More customers have agreed to launch on reused stages if available, as many as 6 later this year, maybe 12 next year. Short term it looks like they're getting a mild discount, but the booster is about 75% of the flight cost so that ought to get better. Current design ought to be reusable 10 times before needing any parts replaced; the plan is to do moderate refurbishment to get 100 flights from each core before it's retired.

They're actually looking at upper stage reuse again? I can't imagine how, but if the first stage manufacturing is 75% of their marginal flight cost and the second stage is 24% then I guess it makes sense to try to figure out something.
posted by roystgnr at 8:09 PM on March 30, 2017 [1 favorite]


Oh, and apparently there's talk of "Falcon Heavy two side boosters are being reflown", but I have no idea what that means. They've given up on recovering the center booster for the foreseeable future? The side booster design really remained so similar to Falcon 9 that they can refly landed F9 first stages as FH side boosters? They're recovering all three boosters, but they've only scheduled reflights for the first two side boosters since the center booster recovery is the most experimental? Those are the only interpretations that sound even remotely plausible.
posted by roystgnr at 8:18 PM on March 30, 2017 [1 favorite]


He was talking about the FH demo flight. The centre booster will be a brand new rocket, and the left and right boosters will be reused from earlier flights (so, yes the design is so similar that they can reuse F9 stages for that. I think the centre core is the most different from an F9 stage). All three FH cores will land (2 RTLS, one on the ship).
posted by rhamphorhynchus at 8:24 PM on March 30, 2017 [1 favorite]

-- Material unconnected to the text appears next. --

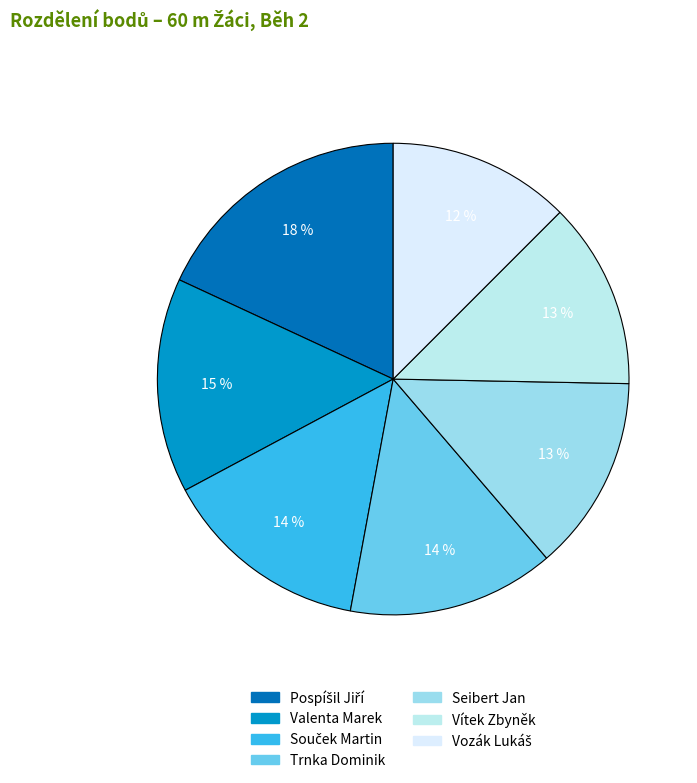

Does Trnka Dominik account for over 50% of the chart?

No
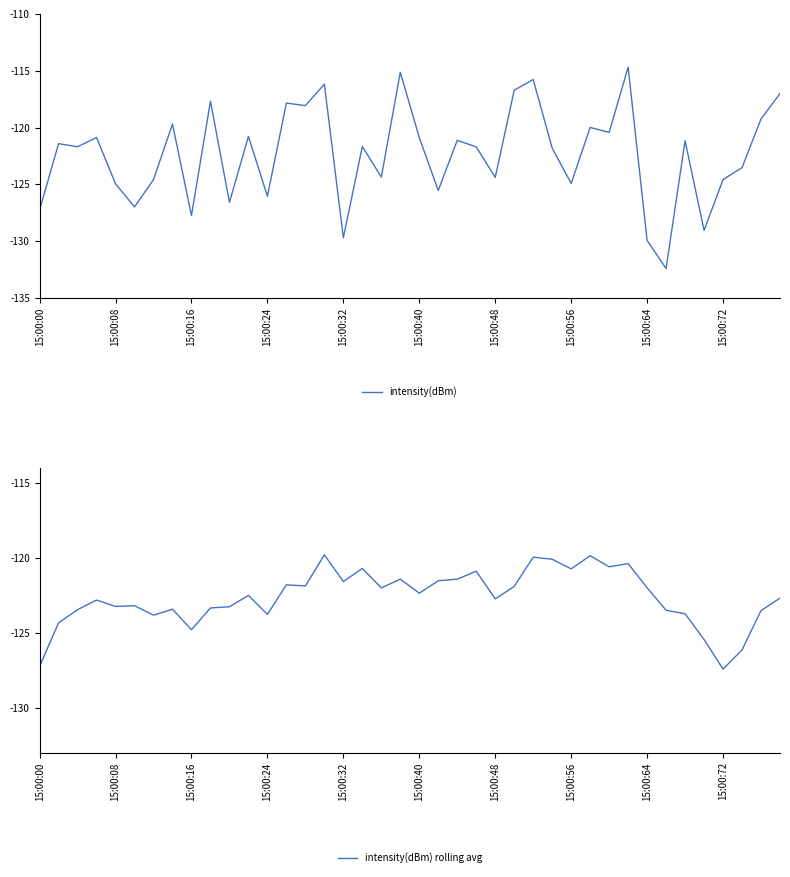

The intensity(dBm) series shows -40.8 at 15:00:32. True or false?

False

Elon said that the plan was to direct the fairings to a kind of bouncy castle set up on land, once they prove they can steer it adequately. The fairings cost $6 million, so it would be a good thing to recover. It is really mind-boggling what they have accomplished thus far.
posted by Lame_username at 11:14 AM on March 31, 2017


a kind of bouncy castle set up on land

...what date was it in your timezone when you posted that? 🤔
posted by EndsOfInvention at 2:15 AM on April 1, 2017


The bouncy castle thing isn't a joke, although it/they will be in the ocean. They have demonstrated they can control the descent of the fairings; the problem is they cannot be submerged in water. So they came up with an interesting solution. Land them on a giant inflatable something floating in the sea.